“The fundies want it all taught in a science class, but this will be a nice slap in their big fat face by teaching it as a religious studies class under the category ‘mythology.’”
- Professor Paul Mirecki
Chairperson, Department of Religious Studies, University of Kansas
“I have assured the provost of the university that I will teach the course … as a serious academic subject and in a manner that respects all points of view.”
- Professor Mirecki, in his subsequent apology for the remarks above
“…it is especially appropriate that intelligent design and creationism be treated as academic subjects in a university-level religious studies class.”
- David Shulenburger
Provost, University of Kansas
Just the latest from the state of Kansas, sports fans! (A reminder: I live in Missouri.) Kansas’s new slogan is, “As big as you think.” And if this is an example of how big they think, it must be a very small state, indeed. ;) The story in the Kansas City Star this morning was accompanied by a kick-butt column by Mike Hendricks, who gets the award for the quip of the day:
“But as everyone knows, spite is never an accepted rationale for offering a college course, except those math courses that English majors are required to take.” Nice one!

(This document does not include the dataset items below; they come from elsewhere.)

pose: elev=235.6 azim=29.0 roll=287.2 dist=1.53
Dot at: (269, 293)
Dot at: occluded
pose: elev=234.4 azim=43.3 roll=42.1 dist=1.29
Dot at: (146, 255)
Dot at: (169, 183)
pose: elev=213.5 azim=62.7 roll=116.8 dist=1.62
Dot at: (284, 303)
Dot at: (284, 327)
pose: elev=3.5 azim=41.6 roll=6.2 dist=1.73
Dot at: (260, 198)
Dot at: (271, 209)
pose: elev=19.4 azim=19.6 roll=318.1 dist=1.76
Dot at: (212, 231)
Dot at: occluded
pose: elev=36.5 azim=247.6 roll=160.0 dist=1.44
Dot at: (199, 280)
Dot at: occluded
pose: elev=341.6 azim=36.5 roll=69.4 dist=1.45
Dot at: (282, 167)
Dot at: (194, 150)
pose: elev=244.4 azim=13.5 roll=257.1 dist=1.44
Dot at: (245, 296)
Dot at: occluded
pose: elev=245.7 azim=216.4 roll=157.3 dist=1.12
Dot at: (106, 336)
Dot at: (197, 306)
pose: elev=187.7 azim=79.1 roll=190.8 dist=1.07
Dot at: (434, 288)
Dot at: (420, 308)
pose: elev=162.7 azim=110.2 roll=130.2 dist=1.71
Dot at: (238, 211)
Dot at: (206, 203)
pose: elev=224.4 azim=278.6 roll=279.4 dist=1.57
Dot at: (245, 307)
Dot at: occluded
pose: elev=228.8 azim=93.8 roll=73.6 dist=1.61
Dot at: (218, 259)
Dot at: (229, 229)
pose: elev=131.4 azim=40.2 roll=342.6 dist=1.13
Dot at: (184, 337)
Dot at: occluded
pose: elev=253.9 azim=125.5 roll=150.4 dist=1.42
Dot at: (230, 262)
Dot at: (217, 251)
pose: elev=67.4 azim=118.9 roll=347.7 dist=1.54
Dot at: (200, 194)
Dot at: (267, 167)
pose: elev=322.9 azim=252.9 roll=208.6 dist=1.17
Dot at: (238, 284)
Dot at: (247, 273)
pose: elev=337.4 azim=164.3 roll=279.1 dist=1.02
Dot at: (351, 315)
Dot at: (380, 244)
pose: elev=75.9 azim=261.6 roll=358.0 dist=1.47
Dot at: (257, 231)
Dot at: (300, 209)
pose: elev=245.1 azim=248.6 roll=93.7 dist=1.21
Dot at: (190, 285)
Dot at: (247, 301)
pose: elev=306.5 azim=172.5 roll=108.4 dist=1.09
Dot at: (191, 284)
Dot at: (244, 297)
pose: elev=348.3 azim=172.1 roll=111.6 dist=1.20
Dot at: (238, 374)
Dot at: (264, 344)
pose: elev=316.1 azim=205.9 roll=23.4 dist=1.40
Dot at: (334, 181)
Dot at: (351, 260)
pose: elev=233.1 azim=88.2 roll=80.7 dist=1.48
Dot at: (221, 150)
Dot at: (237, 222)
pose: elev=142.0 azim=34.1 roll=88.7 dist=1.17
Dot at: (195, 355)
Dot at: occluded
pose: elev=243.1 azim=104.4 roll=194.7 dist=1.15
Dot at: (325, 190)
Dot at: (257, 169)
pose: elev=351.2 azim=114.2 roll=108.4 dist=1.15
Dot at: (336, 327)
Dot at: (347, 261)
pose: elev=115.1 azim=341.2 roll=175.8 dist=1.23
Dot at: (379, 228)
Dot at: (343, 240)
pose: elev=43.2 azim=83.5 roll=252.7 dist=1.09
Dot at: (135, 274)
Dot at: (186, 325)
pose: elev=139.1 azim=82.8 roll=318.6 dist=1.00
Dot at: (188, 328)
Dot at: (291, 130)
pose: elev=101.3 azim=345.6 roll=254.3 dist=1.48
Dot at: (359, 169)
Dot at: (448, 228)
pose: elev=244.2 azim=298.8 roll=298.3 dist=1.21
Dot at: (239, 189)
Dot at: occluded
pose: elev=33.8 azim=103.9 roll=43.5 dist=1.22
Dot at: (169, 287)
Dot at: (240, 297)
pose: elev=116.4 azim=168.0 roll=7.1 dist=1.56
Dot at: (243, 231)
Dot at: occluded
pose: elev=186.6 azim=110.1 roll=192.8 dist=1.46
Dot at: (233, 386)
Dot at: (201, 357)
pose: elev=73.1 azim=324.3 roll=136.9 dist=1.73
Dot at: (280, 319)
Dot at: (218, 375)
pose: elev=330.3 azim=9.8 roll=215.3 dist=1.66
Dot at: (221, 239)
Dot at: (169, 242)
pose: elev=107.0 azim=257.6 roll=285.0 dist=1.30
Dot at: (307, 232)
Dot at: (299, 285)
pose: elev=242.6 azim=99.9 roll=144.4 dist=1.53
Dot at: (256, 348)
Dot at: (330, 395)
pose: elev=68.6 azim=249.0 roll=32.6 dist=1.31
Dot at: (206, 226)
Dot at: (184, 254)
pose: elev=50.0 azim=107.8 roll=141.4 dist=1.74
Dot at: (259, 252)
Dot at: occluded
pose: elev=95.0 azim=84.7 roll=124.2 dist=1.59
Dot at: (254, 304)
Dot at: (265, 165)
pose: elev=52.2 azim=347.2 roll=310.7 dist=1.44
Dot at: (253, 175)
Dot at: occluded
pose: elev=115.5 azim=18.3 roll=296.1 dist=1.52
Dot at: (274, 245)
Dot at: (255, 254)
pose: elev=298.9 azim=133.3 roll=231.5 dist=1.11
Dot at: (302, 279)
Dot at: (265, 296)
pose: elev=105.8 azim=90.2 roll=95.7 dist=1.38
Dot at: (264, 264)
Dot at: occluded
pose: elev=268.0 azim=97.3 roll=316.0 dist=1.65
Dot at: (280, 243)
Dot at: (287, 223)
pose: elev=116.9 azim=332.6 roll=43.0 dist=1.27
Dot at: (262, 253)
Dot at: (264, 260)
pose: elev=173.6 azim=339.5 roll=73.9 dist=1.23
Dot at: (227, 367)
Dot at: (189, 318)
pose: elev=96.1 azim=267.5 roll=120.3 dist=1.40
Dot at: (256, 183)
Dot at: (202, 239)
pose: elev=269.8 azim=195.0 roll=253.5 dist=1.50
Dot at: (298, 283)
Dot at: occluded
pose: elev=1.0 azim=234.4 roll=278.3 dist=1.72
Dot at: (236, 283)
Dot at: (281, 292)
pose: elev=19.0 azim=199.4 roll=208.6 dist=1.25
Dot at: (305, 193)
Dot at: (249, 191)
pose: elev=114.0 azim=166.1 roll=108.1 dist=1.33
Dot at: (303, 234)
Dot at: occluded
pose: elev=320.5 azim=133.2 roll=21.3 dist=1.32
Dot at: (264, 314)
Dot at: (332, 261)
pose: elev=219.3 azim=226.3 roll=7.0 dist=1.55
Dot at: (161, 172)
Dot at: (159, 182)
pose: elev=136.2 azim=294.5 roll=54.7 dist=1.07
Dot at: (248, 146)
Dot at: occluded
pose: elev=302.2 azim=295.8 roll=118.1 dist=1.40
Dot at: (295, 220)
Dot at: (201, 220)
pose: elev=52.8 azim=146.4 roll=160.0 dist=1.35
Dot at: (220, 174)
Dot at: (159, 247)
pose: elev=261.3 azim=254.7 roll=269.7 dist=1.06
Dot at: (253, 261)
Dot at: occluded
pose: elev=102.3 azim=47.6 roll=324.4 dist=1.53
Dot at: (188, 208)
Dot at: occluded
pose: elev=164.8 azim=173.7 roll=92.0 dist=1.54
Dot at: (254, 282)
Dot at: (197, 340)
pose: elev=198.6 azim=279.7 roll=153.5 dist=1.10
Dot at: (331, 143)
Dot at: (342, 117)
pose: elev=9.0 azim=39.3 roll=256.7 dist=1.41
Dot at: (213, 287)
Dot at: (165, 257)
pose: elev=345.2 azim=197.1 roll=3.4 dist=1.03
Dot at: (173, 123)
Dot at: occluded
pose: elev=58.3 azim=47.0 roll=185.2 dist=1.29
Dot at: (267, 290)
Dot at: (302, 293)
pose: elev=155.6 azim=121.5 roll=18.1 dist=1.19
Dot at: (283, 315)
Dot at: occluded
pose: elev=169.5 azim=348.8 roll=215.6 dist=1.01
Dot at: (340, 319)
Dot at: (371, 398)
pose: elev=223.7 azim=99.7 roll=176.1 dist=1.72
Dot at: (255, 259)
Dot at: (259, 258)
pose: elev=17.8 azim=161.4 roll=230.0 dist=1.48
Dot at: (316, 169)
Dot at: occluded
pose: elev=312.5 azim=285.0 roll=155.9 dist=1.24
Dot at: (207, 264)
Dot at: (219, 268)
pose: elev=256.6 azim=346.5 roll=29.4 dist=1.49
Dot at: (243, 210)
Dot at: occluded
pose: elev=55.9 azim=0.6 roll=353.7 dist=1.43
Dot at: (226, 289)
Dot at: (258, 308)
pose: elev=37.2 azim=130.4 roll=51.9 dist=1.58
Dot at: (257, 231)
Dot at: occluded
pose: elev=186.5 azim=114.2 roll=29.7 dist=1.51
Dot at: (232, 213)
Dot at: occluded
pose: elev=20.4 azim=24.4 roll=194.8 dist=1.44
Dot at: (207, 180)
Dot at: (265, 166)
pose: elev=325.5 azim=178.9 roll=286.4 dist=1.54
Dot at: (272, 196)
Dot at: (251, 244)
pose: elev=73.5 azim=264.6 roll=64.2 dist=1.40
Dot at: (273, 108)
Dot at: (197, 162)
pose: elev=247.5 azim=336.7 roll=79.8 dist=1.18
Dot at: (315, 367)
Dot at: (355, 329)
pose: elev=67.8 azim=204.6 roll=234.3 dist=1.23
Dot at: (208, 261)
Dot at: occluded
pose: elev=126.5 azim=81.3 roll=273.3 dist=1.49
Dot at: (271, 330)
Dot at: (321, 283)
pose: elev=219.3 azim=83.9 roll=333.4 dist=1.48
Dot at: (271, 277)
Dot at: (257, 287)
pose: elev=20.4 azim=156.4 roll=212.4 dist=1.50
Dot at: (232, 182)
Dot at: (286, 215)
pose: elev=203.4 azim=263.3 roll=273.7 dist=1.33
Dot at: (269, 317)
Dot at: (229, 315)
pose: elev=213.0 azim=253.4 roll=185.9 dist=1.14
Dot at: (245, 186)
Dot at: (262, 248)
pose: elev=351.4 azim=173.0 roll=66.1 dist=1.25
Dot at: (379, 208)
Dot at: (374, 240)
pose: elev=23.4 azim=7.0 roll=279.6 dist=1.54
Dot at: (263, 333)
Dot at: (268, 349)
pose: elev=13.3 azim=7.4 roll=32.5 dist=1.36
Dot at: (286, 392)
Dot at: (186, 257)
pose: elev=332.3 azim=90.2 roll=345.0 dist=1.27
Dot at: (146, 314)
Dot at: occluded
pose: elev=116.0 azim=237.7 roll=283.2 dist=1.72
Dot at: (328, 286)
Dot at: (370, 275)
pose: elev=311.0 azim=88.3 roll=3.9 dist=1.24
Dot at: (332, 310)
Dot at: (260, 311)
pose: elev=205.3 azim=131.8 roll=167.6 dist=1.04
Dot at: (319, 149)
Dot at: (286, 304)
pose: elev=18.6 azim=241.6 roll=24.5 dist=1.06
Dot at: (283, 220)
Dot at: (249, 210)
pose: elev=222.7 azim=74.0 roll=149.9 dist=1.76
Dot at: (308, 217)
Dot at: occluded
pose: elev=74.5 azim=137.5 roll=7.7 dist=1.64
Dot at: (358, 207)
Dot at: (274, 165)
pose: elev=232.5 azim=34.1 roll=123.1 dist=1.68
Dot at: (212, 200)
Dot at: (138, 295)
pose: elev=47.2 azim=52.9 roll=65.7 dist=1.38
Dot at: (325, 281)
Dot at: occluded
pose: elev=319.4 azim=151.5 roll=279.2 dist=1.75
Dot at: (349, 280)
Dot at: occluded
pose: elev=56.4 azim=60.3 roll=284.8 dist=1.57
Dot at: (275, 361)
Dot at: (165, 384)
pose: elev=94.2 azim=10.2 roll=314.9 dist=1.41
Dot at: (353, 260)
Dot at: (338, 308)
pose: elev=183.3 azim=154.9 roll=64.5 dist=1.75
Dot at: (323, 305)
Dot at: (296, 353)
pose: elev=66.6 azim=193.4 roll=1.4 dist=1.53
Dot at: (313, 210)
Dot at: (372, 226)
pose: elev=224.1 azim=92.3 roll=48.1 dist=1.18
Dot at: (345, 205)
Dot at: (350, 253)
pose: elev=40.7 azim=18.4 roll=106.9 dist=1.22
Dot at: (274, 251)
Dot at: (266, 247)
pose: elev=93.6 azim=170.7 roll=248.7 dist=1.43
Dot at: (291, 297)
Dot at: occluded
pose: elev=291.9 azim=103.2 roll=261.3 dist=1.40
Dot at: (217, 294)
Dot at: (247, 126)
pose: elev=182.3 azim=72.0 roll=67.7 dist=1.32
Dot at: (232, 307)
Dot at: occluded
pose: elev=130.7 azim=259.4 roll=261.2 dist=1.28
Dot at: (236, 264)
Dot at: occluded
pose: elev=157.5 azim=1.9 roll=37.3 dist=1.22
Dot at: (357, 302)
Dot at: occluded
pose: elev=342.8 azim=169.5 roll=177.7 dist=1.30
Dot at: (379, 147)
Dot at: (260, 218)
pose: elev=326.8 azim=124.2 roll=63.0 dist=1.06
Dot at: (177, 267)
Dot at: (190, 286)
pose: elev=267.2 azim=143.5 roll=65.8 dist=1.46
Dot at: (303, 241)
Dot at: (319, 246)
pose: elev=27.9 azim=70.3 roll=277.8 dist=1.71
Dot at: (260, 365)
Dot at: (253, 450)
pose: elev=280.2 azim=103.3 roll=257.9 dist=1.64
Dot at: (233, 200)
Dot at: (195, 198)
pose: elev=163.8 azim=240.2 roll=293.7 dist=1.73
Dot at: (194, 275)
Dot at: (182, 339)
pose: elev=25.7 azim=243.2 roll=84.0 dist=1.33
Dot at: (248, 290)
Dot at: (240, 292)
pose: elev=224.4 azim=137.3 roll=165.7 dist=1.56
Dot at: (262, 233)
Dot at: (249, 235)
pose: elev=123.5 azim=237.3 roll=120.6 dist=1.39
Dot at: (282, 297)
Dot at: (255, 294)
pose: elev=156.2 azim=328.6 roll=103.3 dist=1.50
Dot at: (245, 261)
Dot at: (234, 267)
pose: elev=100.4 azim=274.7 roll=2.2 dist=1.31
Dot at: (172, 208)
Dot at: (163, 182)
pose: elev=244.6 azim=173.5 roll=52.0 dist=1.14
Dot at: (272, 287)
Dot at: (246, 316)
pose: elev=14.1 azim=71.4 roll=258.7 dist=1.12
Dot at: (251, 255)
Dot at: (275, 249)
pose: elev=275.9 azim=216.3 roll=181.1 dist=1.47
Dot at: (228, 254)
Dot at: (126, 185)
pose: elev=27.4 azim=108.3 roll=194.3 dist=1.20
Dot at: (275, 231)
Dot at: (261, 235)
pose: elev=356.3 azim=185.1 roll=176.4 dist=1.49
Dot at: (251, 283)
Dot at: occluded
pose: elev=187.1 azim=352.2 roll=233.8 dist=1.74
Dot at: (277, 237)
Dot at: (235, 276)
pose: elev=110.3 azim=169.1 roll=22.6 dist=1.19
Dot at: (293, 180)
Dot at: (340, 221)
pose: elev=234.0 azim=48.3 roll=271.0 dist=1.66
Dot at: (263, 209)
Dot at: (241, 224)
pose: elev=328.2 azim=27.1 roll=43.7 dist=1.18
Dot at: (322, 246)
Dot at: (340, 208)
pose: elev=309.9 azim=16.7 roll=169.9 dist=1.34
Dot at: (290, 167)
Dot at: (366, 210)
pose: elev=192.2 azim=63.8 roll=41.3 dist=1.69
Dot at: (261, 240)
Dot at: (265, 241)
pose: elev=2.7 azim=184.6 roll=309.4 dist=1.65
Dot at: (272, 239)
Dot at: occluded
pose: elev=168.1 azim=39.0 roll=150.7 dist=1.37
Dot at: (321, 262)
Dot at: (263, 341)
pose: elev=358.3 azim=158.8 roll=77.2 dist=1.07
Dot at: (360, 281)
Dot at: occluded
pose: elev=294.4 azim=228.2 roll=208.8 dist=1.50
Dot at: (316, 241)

As far as I can tell, at first Mirecki wanted to teach ID as a “special topic in religion” in the realm of mythology out of spite, in order to make a political statement and make a jab, er…I mean “slap” at religious fundamentalists in his state. Specifically, a “slap in their big fat face.” (Sidebar: Who says things like “big fat face” and they’re not in junior high school?) But now that his email got into the public discourse, he is back-tracking as fast as possible.
Now he and the provost are rushing to claim that intelligent design is actually a serious academic subject, something it most definitely is not. It is an article of faith, and a weak one, at that. Someone correct me if I’m wrong, but isn’t intelligent design based on being UNable to explain what you see? As in, “Golly, that amoeba is complicated; I’ll never be able to explain that; someone smarter than me must have designed it; I know – let’s call it an ‘intelligent designer.’” Then we decide if this intelligent designer exists and who s/he is based on our faith experience. That’s pretty much it, isn’t it?
And aren’t academic subjects, on the other hand, based on being ABLE to explain what you see? As in, “Golly, that amoeba is complicated; let’s figure out a way we might be able to explain how it works.” Then you look at it closely and over time, learning more and more about it by observing it. What is “academic” about shrugging your shoulders and saying, “I dunno” when confronted by life’s most difficult questions?
And think about it, what is even “faithful” about such an approach? Should we really, created in the image of God as we are, think that anything too complex for our minds to grasp is an unexplainable phenomenon that only God can know? Another option might be to put our God-given intellectual capacity to good use by diving deeply into the questions of life, death, and the natural world. Quoting someone famous whose name I can't remember, “I can’t believe that God designed a human being with a mind we’re not supposed to use.”
Contemplating the idea that God created the world is a serious academic endeavor; and at the same time it is a rigorous discipline of faith. But Intelligent Design Theory seems to me to reduce the holy power of the Creator of the cosmos to a watered down, “children’s sermon” answer to a profound and challenging question. Intelligent Design is bad theology, because it minimizes the human capacity for curiosity and neglects the profound drive to discover meaning in the midst of the milieu of life.
Clearly, there are things about life that are outside of Darwin’s realm – like sunsets, Mozart, or being ticklish. And also, there are things about life Intelligent Design cannot explain – think of the appendix, racism, or phlegm. I guess I’m trying to say that life is complicated, and neither science nor religion can answer all of our questions. So why do we waste so much energy and time trying to keep them separate?
Anyone who tries ought to be slapped in their big fat face!